Sat. Oct 23rd, 2021
Pembelajaran Inklusi di Masa Pandemi

Pandemi Covid-19 membawa luka bagi kita semua. Dampak dari pandemi ini juga kita rasakan di berbagai aspek kehidupan sehari-hari, tak terkecuali di bidang pendidikan. Perubahan proses belajar-mengajar, yang sebelumnya dilaksanakan secara konvensional (tatap muka), harus beralih menjadi daring. Alhasil, atas perubahan tersebut banyak diantara kita tergagap-gagap menjalani kebiasaan baru, terkhusus untuk proses belajar-mengajar siswa. 

Kata ‘tidak siap’ ini, juga bisa kita dengar dari satuan pendidikan khusus yang diperuntukkan bagi siswa penyandang disabilitas. Pelaksanaan proses belajar-mengajar secara daring, belum mampu diadaptasi dan diimplementasikan secara baik, mengingat kebutuhan siswa yang satu dengan yang lainnya berbeda-beda.  

Proses Belajar Online Bagi Siswa Penyandang Disabilitas

Proses belajar online memang banyak dikeluhkan oleh siswa, guru, bahkan orang tua. Tidak terkecuali dalam hal ini,  juga dikeluhkan sebagian besar orang tua siswa penyandang disabilitas

Sebelumnya mungkin kita menyadari, pendidikan inklusi yang diperuntukkan siswa penyandang disabilitas belum merata di setiap institusi pendidikan Indonesia. Apalagi saat-saat pandemi covid-19 seperti ini, yang notabennya dilakukan mandiri oleh siswa di rumah masing-masing. 

Banyak kita temui orang tua siswa penyandang disabilitas mengeluhkan, pendidikan anaknya di masa pandemi, khususnya untuk penugasan yang diberikan guru kepada siswa. Yang kita tahu siswa-siswa di Indonesia menjalani pembelajaran secara daring, lebih banyak mengerjakan penugasan dengan ditulis tangan. Penugasan ini pun juga berlaku bagi siswa penyandang disabilitas.
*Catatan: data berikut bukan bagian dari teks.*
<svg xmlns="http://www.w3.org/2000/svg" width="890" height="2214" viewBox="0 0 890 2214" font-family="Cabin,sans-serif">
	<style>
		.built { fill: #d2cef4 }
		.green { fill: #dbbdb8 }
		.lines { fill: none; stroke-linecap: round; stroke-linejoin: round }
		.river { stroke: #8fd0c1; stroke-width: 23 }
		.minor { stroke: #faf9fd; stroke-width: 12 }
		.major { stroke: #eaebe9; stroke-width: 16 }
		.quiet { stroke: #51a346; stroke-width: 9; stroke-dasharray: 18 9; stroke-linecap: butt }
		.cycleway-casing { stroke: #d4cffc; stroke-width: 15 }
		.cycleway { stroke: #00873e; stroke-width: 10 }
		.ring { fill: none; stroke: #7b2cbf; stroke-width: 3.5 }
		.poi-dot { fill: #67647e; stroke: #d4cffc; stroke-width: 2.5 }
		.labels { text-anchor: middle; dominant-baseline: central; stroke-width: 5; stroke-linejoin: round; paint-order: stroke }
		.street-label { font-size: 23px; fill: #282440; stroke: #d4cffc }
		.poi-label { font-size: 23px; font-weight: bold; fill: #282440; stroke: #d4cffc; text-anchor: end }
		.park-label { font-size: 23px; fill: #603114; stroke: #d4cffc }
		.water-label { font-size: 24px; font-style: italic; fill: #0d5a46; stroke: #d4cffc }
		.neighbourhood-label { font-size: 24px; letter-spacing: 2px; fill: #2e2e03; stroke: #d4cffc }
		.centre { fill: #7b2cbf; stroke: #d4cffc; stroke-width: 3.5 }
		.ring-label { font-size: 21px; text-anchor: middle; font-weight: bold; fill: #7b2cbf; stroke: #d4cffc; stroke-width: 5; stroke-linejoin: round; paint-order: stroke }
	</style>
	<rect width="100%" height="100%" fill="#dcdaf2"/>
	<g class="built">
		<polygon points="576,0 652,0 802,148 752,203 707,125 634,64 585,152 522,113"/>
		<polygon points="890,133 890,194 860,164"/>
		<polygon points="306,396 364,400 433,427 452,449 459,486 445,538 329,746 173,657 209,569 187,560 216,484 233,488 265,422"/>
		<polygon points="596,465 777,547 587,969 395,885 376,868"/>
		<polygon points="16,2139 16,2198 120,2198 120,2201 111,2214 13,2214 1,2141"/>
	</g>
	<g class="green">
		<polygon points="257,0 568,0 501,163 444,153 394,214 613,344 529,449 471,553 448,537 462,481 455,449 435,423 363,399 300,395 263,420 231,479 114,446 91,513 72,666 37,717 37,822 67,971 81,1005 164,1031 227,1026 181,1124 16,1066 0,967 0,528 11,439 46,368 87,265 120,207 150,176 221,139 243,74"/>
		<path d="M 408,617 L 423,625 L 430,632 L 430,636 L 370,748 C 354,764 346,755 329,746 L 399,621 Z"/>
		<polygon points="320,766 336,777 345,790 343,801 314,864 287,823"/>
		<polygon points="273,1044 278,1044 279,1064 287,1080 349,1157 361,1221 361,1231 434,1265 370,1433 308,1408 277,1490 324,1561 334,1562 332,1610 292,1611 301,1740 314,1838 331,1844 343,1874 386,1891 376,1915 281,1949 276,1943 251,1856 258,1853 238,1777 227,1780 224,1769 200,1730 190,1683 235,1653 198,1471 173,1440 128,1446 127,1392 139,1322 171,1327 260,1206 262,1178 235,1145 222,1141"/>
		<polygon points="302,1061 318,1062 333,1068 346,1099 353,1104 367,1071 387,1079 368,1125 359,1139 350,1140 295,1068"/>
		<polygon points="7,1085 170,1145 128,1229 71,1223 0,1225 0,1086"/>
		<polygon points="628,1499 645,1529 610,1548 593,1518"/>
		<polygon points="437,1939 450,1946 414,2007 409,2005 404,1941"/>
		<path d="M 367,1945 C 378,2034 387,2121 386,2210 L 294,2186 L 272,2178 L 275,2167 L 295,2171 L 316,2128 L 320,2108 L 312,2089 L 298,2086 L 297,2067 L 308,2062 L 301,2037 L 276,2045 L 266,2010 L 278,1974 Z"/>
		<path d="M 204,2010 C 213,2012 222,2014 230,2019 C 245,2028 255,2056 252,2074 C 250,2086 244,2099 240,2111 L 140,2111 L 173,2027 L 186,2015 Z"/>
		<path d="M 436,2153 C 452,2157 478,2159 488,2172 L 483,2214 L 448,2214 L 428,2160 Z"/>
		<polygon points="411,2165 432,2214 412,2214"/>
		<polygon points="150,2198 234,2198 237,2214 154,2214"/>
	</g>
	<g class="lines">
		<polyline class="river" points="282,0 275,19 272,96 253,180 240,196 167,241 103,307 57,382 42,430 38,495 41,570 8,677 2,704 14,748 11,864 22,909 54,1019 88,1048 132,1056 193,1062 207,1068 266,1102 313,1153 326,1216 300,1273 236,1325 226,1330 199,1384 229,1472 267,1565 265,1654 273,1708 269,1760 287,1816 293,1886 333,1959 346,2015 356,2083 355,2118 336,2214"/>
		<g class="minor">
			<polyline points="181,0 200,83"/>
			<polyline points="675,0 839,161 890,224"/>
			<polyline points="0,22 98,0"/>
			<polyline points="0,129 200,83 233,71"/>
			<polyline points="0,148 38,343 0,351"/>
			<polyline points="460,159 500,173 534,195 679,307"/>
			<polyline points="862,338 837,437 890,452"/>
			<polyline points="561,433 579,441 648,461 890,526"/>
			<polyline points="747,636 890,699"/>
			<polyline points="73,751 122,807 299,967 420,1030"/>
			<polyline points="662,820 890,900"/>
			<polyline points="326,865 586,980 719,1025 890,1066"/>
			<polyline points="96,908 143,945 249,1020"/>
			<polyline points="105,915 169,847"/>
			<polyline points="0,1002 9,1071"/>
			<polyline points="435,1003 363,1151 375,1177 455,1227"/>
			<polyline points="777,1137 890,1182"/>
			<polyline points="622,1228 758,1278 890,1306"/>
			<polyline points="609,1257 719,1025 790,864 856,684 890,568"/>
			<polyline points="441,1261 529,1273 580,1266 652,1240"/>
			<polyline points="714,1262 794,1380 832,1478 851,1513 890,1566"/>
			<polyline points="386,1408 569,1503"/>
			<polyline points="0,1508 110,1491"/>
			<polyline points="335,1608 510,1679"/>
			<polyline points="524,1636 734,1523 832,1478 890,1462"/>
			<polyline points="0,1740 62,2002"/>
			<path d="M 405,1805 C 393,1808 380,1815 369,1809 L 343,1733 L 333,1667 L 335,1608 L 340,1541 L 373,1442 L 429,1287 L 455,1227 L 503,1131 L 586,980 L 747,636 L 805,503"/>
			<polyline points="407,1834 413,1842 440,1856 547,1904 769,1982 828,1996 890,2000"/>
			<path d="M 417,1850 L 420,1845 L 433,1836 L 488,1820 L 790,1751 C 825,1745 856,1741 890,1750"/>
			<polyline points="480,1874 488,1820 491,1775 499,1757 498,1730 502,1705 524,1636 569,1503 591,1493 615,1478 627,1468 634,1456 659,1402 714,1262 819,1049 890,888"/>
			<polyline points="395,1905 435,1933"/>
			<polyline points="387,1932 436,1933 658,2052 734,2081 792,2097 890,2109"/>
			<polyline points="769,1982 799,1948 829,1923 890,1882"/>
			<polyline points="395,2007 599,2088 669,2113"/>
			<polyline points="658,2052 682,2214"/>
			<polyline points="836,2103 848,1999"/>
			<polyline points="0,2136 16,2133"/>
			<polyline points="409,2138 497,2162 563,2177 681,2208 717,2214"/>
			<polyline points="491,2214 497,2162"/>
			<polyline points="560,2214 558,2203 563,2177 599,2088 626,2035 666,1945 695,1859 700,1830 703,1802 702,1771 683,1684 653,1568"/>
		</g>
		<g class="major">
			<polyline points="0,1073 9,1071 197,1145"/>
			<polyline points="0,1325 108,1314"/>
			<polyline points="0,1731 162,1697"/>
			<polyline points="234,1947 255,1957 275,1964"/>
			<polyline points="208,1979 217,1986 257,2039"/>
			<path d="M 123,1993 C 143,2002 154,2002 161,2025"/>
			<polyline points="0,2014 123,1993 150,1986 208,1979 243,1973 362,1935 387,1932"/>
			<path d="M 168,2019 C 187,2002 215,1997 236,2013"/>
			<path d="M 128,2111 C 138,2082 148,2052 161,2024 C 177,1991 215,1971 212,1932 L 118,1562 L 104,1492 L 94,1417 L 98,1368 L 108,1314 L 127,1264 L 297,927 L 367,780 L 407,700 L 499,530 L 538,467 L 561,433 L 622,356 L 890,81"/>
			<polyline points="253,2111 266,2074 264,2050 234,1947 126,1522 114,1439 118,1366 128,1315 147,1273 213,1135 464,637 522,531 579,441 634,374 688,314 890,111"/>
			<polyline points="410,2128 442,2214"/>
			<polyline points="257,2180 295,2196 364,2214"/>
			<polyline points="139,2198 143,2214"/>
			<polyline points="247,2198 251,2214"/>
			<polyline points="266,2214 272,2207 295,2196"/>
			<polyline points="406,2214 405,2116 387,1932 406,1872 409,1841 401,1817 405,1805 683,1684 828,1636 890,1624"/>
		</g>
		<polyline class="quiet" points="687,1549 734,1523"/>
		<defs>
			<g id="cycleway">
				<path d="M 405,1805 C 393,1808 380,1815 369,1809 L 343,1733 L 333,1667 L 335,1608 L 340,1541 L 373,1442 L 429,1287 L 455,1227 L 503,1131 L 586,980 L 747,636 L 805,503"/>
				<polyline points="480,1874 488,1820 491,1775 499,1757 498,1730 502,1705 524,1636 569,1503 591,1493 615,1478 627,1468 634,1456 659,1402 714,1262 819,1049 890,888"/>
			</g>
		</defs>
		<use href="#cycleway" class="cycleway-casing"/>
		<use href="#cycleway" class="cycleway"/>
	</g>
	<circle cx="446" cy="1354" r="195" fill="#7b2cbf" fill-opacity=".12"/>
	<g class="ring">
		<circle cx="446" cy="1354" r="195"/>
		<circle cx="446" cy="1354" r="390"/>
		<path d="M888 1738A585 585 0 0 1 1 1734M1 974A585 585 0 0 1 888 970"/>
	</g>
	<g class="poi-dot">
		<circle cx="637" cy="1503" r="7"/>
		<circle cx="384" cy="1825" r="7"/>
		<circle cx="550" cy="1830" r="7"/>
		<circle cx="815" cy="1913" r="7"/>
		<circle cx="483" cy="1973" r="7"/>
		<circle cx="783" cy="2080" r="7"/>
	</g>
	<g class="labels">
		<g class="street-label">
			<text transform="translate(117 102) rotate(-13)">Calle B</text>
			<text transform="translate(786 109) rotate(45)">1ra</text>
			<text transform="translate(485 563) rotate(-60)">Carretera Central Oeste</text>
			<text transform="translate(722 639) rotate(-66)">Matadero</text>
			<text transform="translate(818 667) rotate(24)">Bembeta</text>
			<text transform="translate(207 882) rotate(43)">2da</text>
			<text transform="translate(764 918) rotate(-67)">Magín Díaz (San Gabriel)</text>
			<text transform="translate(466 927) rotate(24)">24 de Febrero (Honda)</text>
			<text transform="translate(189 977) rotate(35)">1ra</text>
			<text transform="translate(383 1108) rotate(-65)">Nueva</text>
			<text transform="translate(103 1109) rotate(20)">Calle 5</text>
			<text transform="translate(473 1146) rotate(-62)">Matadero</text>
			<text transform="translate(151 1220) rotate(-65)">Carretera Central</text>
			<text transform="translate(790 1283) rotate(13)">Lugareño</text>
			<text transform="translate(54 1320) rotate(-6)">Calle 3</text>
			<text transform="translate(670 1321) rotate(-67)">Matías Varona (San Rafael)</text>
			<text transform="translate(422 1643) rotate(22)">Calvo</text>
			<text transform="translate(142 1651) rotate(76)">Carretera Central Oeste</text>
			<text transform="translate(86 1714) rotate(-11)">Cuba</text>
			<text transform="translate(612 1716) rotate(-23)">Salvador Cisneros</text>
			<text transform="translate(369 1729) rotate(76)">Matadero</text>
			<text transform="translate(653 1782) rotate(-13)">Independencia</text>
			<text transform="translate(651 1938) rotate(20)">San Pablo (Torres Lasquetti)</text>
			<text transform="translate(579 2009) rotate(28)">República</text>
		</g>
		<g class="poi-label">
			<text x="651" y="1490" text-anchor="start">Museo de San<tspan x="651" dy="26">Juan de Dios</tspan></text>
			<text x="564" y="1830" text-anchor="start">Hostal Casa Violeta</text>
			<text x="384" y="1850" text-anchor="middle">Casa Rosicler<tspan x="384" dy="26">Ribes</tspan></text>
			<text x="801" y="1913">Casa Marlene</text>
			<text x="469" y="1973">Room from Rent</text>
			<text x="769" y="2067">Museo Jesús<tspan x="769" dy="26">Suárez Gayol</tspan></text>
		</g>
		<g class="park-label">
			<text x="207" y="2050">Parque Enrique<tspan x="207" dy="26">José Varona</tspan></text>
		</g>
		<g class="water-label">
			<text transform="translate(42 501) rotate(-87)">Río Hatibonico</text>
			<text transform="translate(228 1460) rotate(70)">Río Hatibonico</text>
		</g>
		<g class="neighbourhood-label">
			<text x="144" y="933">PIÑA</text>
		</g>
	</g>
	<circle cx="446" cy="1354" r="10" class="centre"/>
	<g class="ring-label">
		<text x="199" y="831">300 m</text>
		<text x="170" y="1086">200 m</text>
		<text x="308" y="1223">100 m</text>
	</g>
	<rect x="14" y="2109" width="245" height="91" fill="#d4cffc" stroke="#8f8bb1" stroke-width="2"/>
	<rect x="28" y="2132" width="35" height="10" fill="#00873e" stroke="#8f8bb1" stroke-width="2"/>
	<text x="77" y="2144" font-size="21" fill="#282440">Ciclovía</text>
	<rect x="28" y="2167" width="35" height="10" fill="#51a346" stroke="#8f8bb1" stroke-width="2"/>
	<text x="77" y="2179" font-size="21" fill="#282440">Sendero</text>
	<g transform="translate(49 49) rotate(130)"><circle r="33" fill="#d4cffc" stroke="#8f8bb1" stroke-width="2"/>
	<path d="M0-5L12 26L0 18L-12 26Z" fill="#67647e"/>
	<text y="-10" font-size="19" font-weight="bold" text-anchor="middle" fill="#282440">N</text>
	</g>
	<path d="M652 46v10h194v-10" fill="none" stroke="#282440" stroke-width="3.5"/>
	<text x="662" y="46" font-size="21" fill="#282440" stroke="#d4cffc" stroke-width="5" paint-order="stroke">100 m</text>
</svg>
Yang jadi masalah dalam penugasan ini, bagi siswa penyadang disabilitas, tepatnya terletak pada akses tiap-tiap siswa untuk mengerjakan tugas membutuhkan layanan berbeda. Kondisi fisik setiap anak penyandang disabilitas bentuknya berbeda-beda, seharusnya pananganan dan pendekatannya pun juga berbeda pula. Itu yang menjadi titik kekhawatiran para orang tua siswa penyandang disabilitas.

Bagaimanakah Seharusnya Proses Belajar-Mengajar Bagi Siswa Penyandang Disabilitas Dilakukan?

Pastinya pemerintah, melalui kementerian pendidikan dan kebudayaan, telah melakukan yang terbaik untuk pelayanan belajar siswa penyandang disabilitas. Di universitas-universitas negeri ataupun swasta contohnya, telah banyak kita temui fasilitas publik yang ramah bagi siswa penyandang disabilitas. 

Selain itu, untuk mendukung proses belajar siswa penyandang disabilitas, yang perlu diperhatikan tidak lainnya adalah masalah kurikulum yang belum disesuaikan. Hal ini menjadi titik fokus yang mendasar, karena kurikulum merupakan acuan yang nantinya digunakan oleh guru, untuk melaksanakan proses belajar-mengajar

Penyusunan kurikulum yang sesuai perlu diperhatikan, contohnya dalam memuat materi dan informasi bagi siswa pennyandang disabilitas. Hal itu dirasa perlu, agar tidak salah dalam penyampaian proses pembelajaran. Contohnya yang menjadi masalah saat pembelajaran berlangsung di masa pandemi covid-19 ini, adalah penyampaian materi praktik untuk menaati prokes, yaitu cara mencuci tangan dengan baik dan benar.

Materi itu dirasa tidak sesuai dengan siswa penyandang disabilitas, mengingat kondisi fisik setiap anak berbeda-beda. Pada akhirnya, kurikulum yang semacam itu, jika dipukul secara merata bagi siswa penyandang disabilitas, tidak mencermikan pendidikan secara inklusi, yang sudah menjadi fokus perhatian kita bersama.

Masalah penyebaran virus covid-19 ini menjadi masalah kita bersama, begitu pula masalah pendidikan yang terus-menerus berubah, menyesuaikan situasi serta kondisi saat ini. Oleh karena itu, penanganan yang bijak untuk proses belajar-mengajar, khususnya untuk siswa penyandang disabilitas ini, merupakan tanggung jawab setiap pihak yang terkait, baik itu guru, lingkunagn sosial, dan pastinya orang tua siswa.